◆ THE DATA

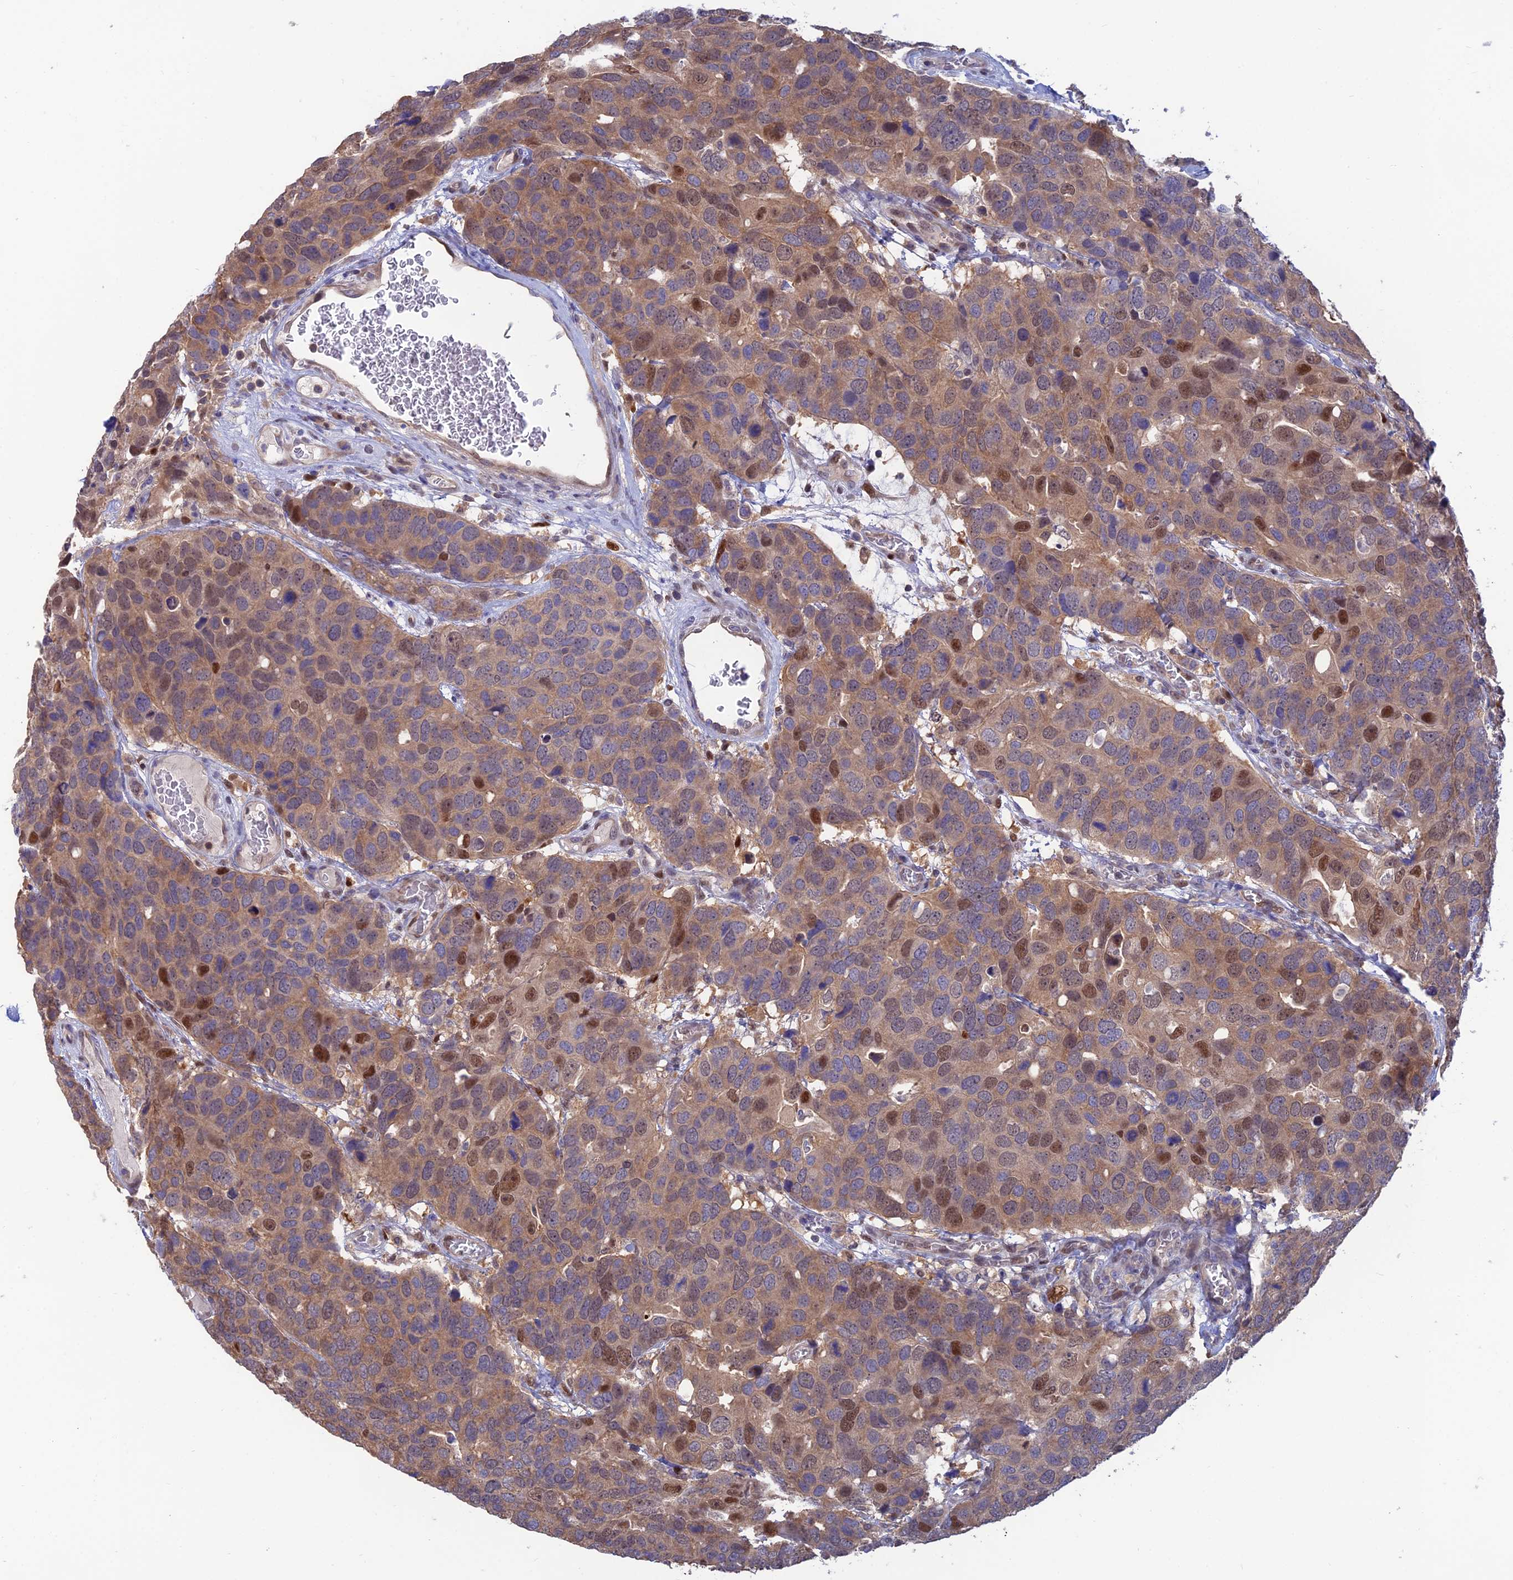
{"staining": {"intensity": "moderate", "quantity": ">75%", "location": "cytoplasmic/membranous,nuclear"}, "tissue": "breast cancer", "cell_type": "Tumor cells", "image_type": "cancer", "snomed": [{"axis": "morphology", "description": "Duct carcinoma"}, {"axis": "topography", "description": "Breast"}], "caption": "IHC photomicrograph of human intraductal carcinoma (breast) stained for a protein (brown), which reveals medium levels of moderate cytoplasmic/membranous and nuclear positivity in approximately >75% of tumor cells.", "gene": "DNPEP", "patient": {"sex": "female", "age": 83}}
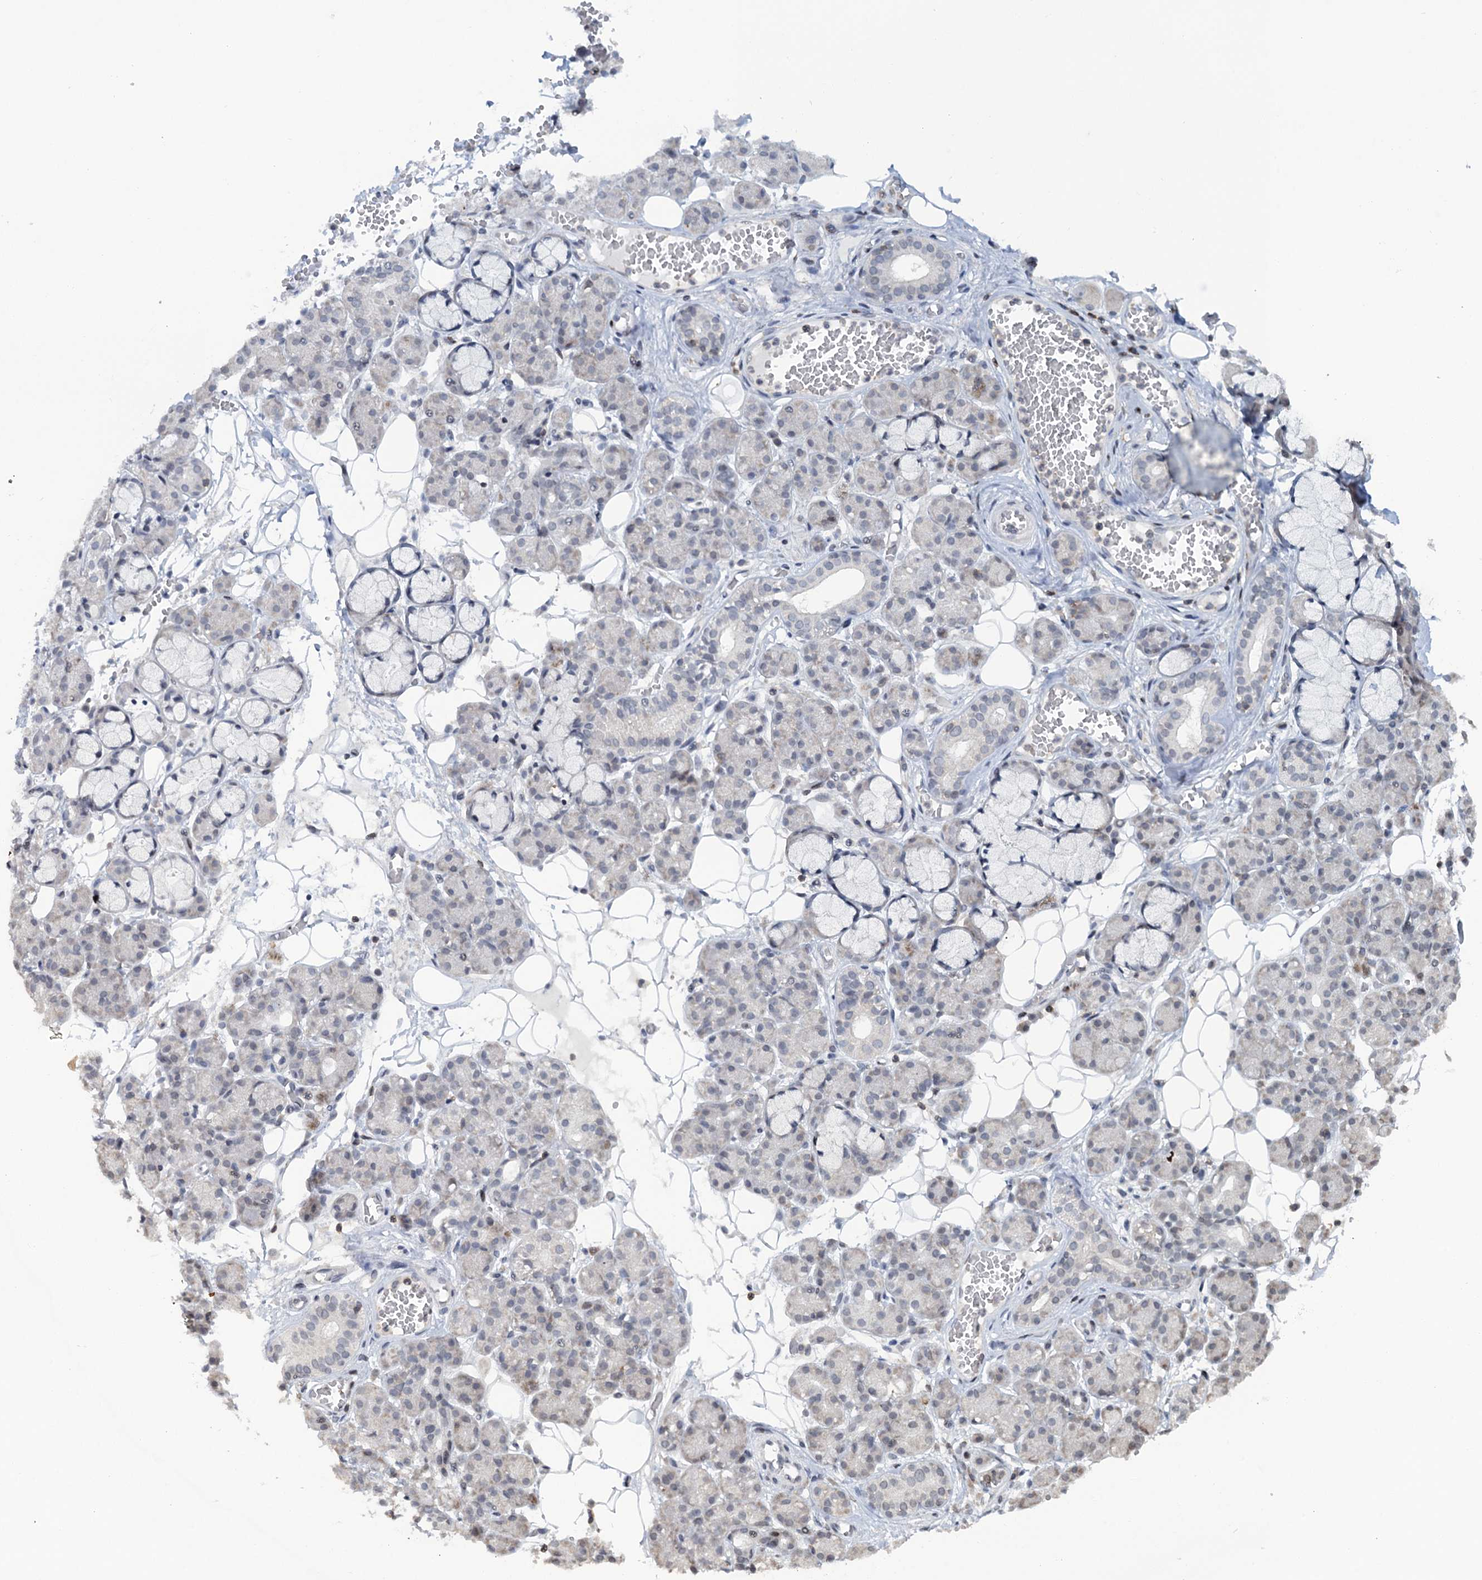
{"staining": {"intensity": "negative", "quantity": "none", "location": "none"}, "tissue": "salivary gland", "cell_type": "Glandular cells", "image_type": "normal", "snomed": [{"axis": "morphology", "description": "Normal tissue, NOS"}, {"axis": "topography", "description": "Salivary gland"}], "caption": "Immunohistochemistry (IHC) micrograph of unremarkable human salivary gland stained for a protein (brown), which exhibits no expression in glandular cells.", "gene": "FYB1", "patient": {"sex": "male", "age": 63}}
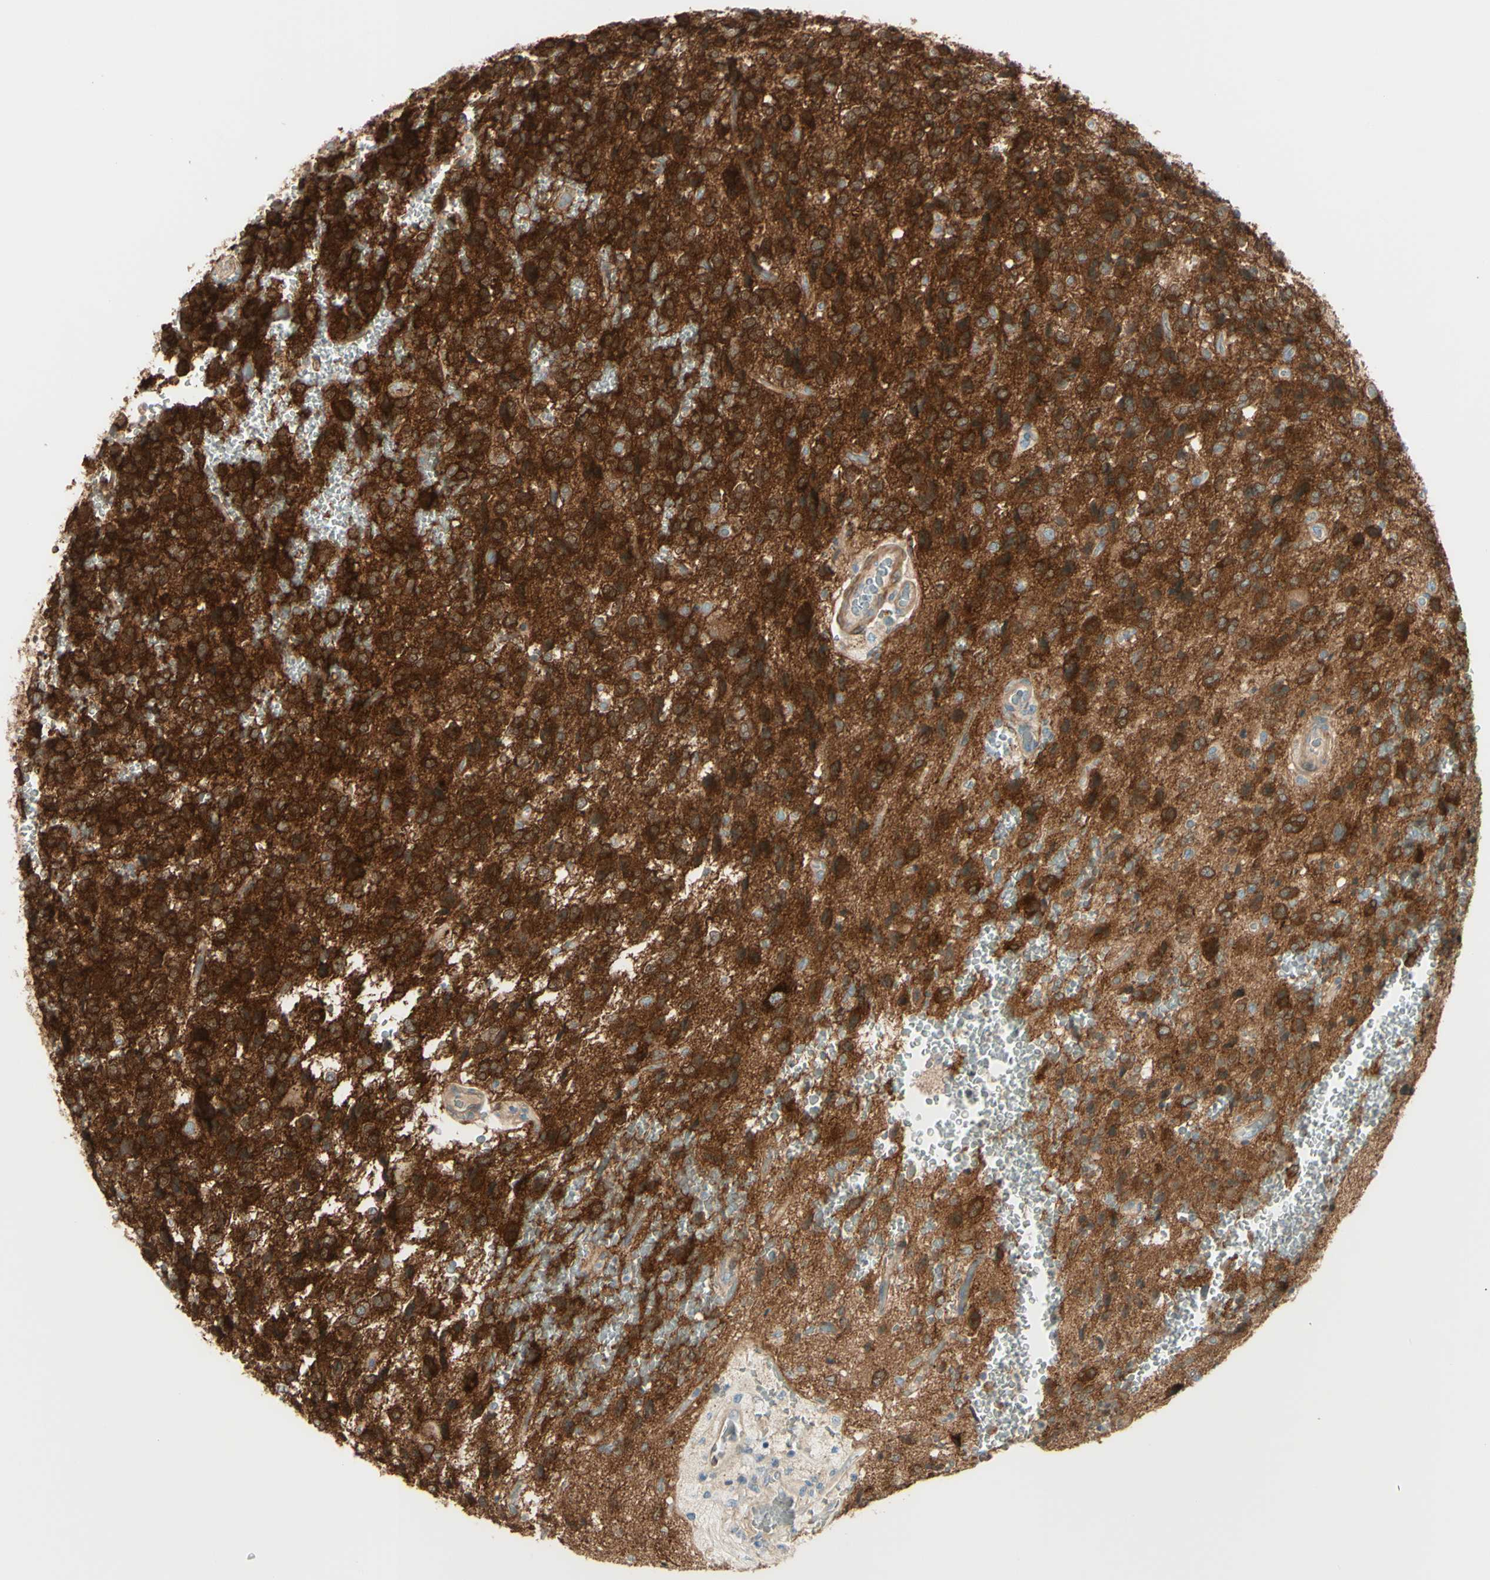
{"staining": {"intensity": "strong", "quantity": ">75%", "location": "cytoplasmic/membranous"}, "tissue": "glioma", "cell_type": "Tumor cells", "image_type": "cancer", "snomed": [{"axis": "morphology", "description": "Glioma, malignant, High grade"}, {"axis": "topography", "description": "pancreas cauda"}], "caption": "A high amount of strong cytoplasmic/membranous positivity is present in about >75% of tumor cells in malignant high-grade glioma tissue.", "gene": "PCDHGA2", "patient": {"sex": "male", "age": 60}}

◆ TASK DESCRIPTION
Locate the line containing "(IHC) micrograph of" in the material above, then repeat it and every later line exactly, with no pictures.

◆ OUTPUT OF THE EXERCISE
{"staining": {"intensity": "negative", "quantity": "none", "location": "none"}, "tissue": "salivary gland", "cell_type": "Glandular cells", "image_type": "normal", "snomed": [{"axis": "morphology", "description": "Normal tissue, NOS"}, {"axis": "topography", "description": "Salivary gland"}], "caption": "Immunohistochemistry (IHC) micrograph of unremarkable human salivary gland stained for a protein (brown), which exhibits no expression in glandular cells.", "gene": "FYB1", "patient": {"sex": "male", "age": 63}}
{"staining": {"intensity": "strong", "quantity": ">75%", "location": "cytoplasmic/membranous"}, "tissue": "glioma", "cell_type": "Tumor cells", "image_type": "cancer", "snomed": [{"axis": "morphology", "description": "Glioma, malignant, High grade"}, {"axis": "topography", "description": "pancreas cauda"}], "caption": "A high amount of strong cytoplasmic/membranous positivity is present in about >75% of tumor cells in malignant high-grade glioma tissue.", "gene": "PCDHGA2", "patient": {"sex": "male", "age": 60}}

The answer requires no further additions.